One of the aspects of the Lab that often surprises Fellows is that there’s no writing. I remember going to Utah as a Fellow and thinking I’d have a new draft by the end of the week. But what I discovered then, and now as an Advisor feel is the genius of the Lab, is that the focus is on a higher level of script discussion, namely: “What is it about?” Sure, we also talk about writing dialogue, editing scenes, thinking visually, but these are just aspects of the craft. The more I write, the more I see how the actual writing of the script is only a step in a process that calls you to continually ask questions about how you see the world and what truths about the human experience you are trying to express.
These kinds of discussions were the most satisfying moments in the Lab for me. Over the course of days, I saw Fellows discovering and at times eloquently articulating what was really driving them to write their stories, regardless how far along their actual screenplays were. Uncovering these sometimes hidden answers is like discovering an organizing force—a magnet—that you can drop into the middle of the draft and then watch as the pieces align and shift and are even repelled by its presence. It can allow the writer to dive back into the ground level of the rewrite with more clarity about what should stay and what should go. Not that that clarity comes immediately or easily. It can be a harrowing time for the fellows to be asked to confront the deeper questions of their work, and to face the gap between what they intended to say and what they’ve been able to express on the page thus far.
Luckily, there was a community of writers and mentors to support them throughout the process, and I can attest to the camaraderie and sheer buzz that developed among us over the week: Suha’s and Basil’s contagious laughter while telling each other inside jokes in Arabic; an inspiring screening of Motorcycle Diaries on the roof beneath the haze of the Milky Way; Wash and Bill bringing the rock with acoustic covers of the Beatles, with Mohammed backing them up on Arabic drum; and our intrepid artistic director Ziad, whose passion when discussing just about anything was utterly infectious.
But perhaps the deepest bond formed on our final night when Mohannad and Reem from The Royal Film Commission unveiled…International Video Karaoke, complete with hundreds of Western and Arabic songs.

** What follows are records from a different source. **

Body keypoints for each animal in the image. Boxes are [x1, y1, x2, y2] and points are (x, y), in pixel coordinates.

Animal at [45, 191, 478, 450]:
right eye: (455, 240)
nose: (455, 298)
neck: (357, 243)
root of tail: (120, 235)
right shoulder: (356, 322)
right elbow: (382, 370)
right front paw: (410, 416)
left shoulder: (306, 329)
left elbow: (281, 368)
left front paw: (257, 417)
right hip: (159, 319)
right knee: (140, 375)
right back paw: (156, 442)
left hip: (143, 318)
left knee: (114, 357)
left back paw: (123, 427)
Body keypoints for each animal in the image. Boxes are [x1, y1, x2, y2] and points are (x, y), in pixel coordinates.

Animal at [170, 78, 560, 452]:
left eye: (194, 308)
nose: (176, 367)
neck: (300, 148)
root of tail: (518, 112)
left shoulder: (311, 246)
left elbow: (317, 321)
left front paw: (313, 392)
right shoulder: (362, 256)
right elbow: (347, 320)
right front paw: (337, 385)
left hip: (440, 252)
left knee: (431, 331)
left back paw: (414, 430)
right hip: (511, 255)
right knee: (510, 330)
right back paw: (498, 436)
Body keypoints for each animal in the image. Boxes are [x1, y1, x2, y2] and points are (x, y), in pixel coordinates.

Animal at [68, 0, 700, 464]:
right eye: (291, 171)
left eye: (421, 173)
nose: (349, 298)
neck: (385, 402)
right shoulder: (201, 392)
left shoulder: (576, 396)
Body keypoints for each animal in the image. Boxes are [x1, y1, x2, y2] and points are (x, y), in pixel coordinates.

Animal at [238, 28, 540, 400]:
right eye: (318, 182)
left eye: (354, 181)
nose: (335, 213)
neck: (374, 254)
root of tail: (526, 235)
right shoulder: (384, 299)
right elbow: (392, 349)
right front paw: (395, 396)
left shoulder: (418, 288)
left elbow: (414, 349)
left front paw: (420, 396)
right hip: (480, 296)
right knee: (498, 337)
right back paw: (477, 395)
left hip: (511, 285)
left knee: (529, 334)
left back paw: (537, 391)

And so, in the haze of shisha smoke (apple-flavored tobacco, people!) and red wine, we bid goodbye to the desert with half-remembered 80s pop songs (yours truly belting out Bon Jovi’s “Living on a Prayer”) and what was giddily described to me by Karim, one of our Fellows, as “the cheapest, lowest class Egyptian pop music available in the world.” If this was not the zenith of cultural exchange, then I do not know what is.

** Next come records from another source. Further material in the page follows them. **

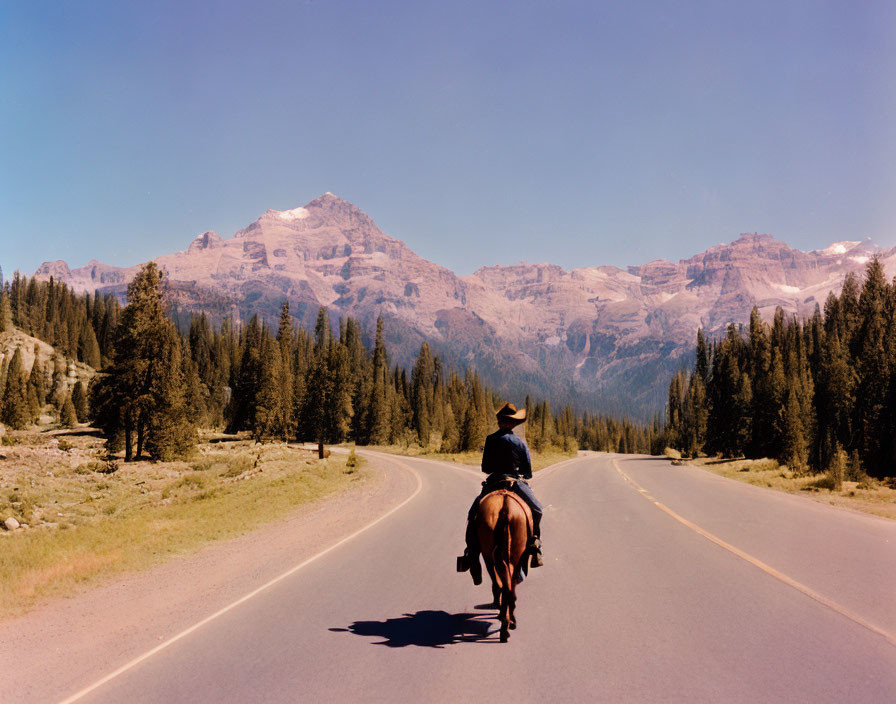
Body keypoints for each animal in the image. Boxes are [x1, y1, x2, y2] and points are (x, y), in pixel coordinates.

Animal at [476, 490, 532, 644]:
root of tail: (505, 509)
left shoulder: (487, 556)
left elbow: (497, 583)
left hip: (490, 553)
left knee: (504, 585)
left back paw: (505, 625)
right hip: (516, 554)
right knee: (510, 586)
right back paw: (508, 624)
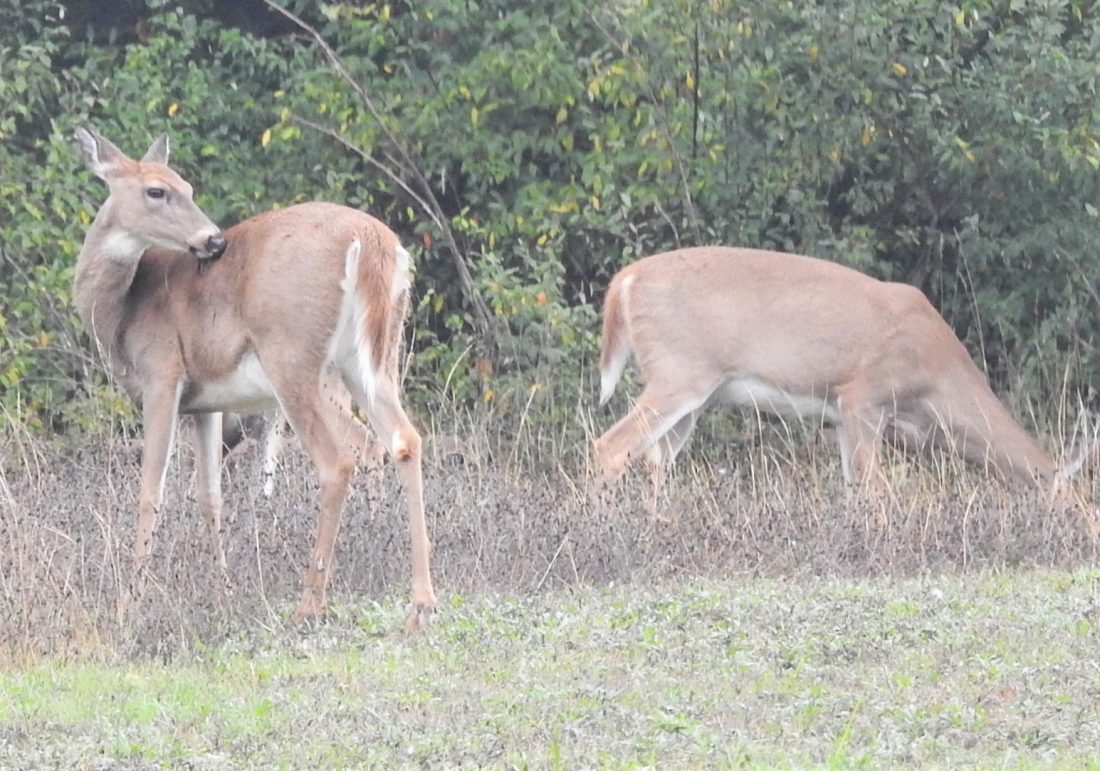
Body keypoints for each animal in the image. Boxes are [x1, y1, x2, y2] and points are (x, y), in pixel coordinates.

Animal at [72, 125, 434, 629]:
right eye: (159, 189)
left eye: (185, 187)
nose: (213, 241)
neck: (124, 310)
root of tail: (372, 242)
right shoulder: (205, 403)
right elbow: (209, 496)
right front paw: (223, 595)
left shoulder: (162, 376)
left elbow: (150, 490)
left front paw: (130, 603)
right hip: (374, 357)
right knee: (404, 438)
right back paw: (421, 600)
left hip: (294, 357)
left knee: (341, 458)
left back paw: (309, 602)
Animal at [594, 246, 1070, 501]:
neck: (937, 377)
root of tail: (626, 280)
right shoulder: (863, 396)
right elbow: (874, 486)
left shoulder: (840, 416)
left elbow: (852, 486)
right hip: (679, 373)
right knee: (610, 446)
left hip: (692, 394)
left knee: (655, 459)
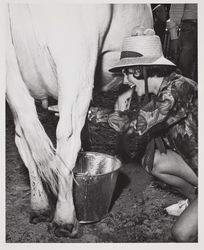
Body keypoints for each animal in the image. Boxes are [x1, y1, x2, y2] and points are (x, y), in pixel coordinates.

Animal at [5, 3, 153, 237]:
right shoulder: (126, 79)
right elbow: (122, 109)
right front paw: (122, 150)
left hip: (14, 83)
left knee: (25, 139)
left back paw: (40, 207)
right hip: (76, 68)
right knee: (66, 138)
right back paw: (65, 220)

I’ve often described the labs to friends as summer camp for film, with a similar sense of intensity, bonding, and finally melancholy as it winds to a close. As any Advisor or Fellow will tell you, it’s difficult to say goodbye to such an immersive experience. And yet I was happy to emerge from the Lab creatively refreshed, inspired not only by the other advisors whose work I’ve admired, but also by the energy and drive of the Fellows embarking on their first feature.
Staying in touch with that excitement, idealism—and yes, even a kind of naïveté—is critical to willing a project to life, regardless how long you’ve been making films. And I for one feel grateful to have had the opportunity to dip into that well one more time.